Fig. 5: Goal-associated decreases in interneuron activity occur in the CA1 during a choice task. | Nature

Fig. 5: Goal-associated decreases in interneuron activity occur in the CA1 during a choice task.

From: Goal-specific hippocampal inhibition gates learning

Fig. 5

a, WT mice (n = 7) chose between left and right arms based on visual cues displayed on the centre walls of a virtual Y-maze. On most trials (top, delay only), the initial cue (the black dashed line marks start of initial cue presentation) indicated the rewarded arm (checkmark). On a subset of trials, an additional (update) cue was presented (teal dashed line), which indicated whether the rewarded arm stayed the same as the initial cue (stay, middle), or switched to the opposite arm (switch, bottom).

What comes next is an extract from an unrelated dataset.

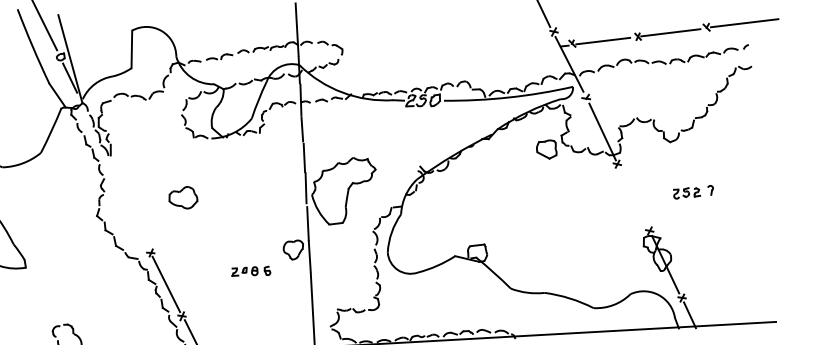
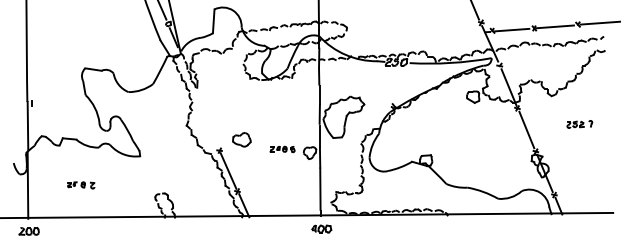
part: (693, 192) -> (579, 124), moved
line: (633, 196) -> (526, 129), added
part: (182, 197) -> (241, 139), moved
part: (251, 271) -> (282, 149), moved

The mice received a reward after entering the correct RZ at the end of the rewarded arm (pink dashed line). b, Electrophysiology analysis during Y-maze navigation. The mouse illustration was adapted from scidraw.io. c, Top, schematic indicating the rewarded areas. Left, the normalized residual firing rate of NS interneurons. Right, the cell-averaged percentage change in normalized residual firing as a function of the time to the RZ (pink) for NS interneurons. n = 485 cells. There was a significant effect of time to RZ (P < 2.2 × 10−16, LMM). The blue bar indicates bins that significantly differ from zero or the baseline (two-sided t-test followed by Bonferroni correction). d, The normalized firing rate and the percentage change in firing rate as in c, but for the time around the update cue (teal, n = 485 cells). There was a significant effect of time to the update cue (P = 5.19 × 10−13, LMM); however, no individual time bins were significantly different. For c,d, data are mean ± s.e.m. The update task and trial type41 (a,c,d), VR schematic41 (b), mouse head (E. Tyler and L. Kravitz; b) and the brain in mouse head (F. Claudi; b) diagrams were adapted under a CC BY 4.0 licence.